Lower-than-expected core inflation for July, another in a string of tepid economic numbers, may cause Federal Reserve policymakers to rethink an additional interest rate hike for 2017 if the trend persists, analysts said after the latest Consumer Price Index report was released.
The report from the Bureau of Labor Statistics showed core CPI rose 0.1% in July and 1.7% year over year. Market moves indicated that the odds of an additional Fed rate hike for 2017 fell from nearly 40% to 35% following the release.
"It was a weak report. Expectations were for 0.2% on the month and came in under that," said James Marple, senior economist at TD Bank Group. "This sort of continuation of weak data should at least give them pause."
The Fed has already raised its benchmark interest rate twice in 2017 and a third increase has been widely expected to come in December. But inflation has remained below the central bank's 2% target.
"In our view, this is the fifth disappointment in a row in terms of inflation," said Bricklin Dwyer, senior North America economist at BNP Paribas. "That's a signal that the market's taking away too, which is inflation's not picking up so what's the hurry to hike rates, and we could get far fewer rate hikes than previously expected."
He added that the next rate hike BNP Paribas forecasts is in March.

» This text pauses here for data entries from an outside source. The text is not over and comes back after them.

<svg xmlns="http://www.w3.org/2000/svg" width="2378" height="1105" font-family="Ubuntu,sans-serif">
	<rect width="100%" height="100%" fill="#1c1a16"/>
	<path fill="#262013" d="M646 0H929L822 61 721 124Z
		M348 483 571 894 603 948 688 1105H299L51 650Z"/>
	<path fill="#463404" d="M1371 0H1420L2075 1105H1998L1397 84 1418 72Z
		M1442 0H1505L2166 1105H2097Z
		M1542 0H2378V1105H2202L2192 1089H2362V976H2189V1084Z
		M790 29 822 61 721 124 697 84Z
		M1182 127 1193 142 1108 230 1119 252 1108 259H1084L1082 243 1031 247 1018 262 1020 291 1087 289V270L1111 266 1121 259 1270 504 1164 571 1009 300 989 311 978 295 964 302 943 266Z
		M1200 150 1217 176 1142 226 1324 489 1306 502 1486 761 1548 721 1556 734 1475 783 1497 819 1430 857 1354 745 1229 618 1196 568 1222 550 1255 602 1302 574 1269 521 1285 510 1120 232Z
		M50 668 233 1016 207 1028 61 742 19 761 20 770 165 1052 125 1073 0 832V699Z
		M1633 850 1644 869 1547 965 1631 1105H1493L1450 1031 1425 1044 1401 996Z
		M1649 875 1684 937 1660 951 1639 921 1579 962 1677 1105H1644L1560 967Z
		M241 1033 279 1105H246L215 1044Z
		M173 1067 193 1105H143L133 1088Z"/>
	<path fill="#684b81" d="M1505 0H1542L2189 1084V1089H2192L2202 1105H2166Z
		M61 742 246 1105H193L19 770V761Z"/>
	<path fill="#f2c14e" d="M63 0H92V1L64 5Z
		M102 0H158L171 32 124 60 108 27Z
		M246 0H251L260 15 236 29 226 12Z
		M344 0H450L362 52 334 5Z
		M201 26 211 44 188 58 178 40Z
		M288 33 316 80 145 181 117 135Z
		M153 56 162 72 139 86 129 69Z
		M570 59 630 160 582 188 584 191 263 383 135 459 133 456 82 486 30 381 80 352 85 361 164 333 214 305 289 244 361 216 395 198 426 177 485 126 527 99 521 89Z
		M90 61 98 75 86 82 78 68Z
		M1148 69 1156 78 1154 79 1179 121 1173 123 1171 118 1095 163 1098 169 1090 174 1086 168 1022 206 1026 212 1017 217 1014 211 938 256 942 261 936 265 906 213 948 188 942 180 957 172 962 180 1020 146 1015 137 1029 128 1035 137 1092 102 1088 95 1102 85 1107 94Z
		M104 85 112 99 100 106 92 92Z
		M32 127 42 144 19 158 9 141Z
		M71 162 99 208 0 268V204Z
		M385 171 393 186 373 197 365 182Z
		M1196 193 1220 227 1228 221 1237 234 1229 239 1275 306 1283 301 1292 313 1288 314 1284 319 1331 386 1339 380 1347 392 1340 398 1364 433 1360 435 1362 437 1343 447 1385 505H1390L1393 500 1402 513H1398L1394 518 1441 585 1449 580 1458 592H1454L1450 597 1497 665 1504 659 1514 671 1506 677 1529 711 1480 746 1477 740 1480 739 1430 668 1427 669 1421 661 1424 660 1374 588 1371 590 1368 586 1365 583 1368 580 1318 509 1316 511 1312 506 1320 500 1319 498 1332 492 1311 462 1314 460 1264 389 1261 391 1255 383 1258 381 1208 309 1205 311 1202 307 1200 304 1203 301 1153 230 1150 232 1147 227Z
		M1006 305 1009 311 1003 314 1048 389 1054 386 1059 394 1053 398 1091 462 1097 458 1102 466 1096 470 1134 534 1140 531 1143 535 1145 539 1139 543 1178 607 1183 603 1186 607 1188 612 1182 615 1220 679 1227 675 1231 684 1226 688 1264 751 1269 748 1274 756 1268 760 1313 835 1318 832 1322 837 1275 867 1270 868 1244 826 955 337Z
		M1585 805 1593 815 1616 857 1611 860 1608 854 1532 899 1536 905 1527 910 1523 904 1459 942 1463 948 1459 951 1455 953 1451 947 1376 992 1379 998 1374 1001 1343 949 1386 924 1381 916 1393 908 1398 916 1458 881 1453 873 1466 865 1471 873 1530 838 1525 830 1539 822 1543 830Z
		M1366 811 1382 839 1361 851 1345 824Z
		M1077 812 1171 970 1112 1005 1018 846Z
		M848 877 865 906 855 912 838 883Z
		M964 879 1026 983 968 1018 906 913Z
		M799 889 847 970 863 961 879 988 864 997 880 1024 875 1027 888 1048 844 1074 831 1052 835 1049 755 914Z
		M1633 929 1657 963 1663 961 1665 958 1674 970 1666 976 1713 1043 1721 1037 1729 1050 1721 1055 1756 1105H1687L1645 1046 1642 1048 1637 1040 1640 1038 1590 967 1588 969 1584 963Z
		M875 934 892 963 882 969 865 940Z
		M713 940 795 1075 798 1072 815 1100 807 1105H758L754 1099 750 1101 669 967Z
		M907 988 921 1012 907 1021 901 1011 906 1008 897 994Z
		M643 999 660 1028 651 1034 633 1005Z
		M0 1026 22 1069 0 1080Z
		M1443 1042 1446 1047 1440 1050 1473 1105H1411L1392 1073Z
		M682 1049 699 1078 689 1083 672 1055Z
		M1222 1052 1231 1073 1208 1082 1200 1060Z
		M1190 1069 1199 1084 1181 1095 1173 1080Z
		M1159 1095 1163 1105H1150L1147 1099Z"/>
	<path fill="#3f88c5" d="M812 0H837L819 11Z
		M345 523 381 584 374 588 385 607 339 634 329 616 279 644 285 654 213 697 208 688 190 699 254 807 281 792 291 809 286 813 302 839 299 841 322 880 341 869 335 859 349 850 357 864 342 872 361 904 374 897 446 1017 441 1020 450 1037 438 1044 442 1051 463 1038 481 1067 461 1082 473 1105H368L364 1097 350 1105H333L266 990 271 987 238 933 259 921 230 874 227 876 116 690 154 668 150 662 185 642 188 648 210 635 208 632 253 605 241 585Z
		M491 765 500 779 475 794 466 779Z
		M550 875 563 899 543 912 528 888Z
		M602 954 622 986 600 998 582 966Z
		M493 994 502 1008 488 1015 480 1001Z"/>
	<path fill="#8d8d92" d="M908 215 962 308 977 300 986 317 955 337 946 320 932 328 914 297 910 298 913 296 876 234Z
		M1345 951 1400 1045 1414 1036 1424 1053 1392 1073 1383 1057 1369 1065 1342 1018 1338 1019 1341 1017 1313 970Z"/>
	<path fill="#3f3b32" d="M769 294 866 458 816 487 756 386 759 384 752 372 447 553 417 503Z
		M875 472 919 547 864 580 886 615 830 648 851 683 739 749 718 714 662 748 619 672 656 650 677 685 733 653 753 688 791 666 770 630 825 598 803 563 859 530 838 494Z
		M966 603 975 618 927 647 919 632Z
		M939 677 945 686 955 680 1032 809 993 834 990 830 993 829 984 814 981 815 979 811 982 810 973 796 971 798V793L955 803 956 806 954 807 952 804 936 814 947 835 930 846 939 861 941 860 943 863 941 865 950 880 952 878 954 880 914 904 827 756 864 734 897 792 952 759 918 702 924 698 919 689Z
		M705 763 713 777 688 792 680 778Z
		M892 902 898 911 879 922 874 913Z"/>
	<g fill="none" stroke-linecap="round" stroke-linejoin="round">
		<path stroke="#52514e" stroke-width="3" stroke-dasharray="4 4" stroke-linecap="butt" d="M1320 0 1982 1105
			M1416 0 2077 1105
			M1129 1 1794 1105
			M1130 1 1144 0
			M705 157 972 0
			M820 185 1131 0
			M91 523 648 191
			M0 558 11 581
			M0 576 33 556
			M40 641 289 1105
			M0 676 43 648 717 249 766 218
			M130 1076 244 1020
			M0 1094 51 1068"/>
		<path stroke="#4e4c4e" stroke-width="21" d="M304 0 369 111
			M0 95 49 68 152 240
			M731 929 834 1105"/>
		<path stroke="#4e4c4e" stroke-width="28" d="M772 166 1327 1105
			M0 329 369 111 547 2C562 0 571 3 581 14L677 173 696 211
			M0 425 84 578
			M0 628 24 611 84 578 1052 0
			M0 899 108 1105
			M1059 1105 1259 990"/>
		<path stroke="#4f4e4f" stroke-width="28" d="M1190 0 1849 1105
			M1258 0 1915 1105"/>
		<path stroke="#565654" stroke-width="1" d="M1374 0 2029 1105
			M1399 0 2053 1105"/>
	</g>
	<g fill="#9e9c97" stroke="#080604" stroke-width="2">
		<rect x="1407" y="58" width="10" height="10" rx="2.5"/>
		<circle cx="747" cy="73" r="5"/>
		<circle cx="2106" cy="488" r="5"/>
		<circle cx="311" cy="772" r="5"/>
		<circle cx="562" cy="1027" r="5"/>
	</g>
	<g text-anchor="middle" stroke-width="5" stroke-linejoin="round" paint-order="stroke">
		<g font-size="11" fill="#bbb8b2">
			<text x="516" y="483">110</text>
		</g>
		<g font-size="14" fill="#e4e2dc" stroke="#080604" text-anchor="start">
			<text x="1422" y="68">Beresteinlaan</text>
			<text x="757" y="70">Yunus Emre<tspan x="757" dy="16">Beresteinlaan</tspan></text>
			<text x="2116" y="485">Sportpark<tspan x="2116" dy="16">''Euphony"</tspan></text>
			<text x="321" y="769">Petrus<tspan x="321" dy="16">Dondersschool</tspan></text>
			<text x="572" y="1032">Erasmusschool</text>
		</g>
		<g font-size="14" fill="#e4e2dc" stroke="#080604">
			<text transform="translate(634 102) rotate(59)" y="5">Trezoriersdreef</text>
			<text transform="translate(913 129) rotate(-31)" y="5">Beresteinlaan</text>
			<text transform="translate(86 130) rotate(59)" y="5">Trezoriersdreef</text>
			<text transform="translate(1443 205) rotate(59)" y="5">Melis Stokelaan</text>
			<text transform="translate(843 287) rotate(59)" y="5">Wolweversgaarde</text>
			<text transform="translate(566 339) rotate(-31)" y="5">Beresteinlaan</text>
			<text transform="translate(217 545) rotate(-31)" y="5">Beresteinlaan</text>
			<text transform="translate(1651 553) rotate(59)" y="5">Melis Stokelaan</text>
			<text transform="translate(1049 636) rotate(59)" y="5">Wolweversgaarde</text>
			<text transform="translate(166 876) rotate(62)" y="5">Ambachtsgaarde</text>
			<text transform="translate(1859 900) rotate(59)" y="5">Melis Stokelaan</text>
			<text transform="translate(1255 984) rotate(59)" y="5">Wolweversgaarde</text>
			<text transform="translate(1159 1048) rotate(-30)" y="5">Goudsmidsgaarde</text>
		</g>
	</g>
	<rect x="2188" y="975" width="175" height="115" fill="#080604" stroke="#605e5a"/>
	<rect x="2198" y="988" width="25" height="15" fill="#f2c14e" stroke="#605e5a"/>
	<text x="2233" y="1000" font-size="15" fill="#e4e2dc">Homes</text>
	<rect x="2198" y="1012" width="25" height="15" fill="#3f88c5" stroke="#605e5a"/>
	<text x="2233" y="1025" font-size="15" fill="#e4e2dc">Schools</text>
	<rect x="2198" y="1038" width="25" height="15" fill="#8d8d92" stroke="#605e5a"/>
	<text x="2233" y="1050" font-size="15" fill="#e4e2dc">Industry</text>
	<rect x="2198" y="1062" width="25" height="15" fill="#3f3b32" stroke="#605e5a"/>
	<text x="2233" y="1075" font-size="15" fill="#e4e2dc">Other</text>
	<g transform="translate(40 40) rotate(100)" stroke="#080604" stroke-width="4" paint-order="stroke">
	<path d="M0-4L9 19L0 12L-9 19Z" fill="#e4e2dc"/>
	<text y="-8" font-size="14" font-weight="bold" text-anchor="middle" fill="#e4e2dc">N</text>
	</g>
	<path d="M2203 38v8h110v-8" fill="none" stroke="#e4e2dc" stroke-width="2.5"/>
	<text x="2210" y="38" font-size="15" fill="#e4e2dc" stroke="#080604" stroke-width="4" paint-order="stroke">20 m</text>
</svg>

"We will certainly need to see a run of monthly gains of 0.2 or better in core CPI to get the December rate hike," said Avery Shenfeld, chief economist at CIBC Capital Markets, which currently predicts the Fed will introduce an additional rate hike in December. "The CPI figures are challenging that view, and we'll need to see firmer numbers ahead."
Disappointing inflation figures are unlikely to stop the Fed from announcing plans to unwind its $4.5 trillion balance sheet in September, the analysts said.
"I see them going ahead with balance sheet reduction simply because they can," CIBC's Shenfeld said. "10-year rates … are low enough that the Fed may feel comfortable starting that process knowing that it's not going to do much to the economic picture."
Any economic indicator published between now and the central bank's September meeting would need to show a sharp drop to delay the balance sheet reduction announcement, according to Dwyer at BNP Paribas.
"It would have to be a significant disappointment that showed medium-term weakness, and I think that's very difficult to show with one indicator," Dwyer said. "They're pretty well set in their way."
TD's Marple also expressed skepticism that the central bank would delay its balance sheet reduction plans. "You have economic data continuing to hold up, the economy looking like it's growing above trend," he noted. "In terms of the real data, even if inflation's weak, they haven't abandoned the notion that economic improvement and the economy running above its potential should eventually put upward pressure on inflation."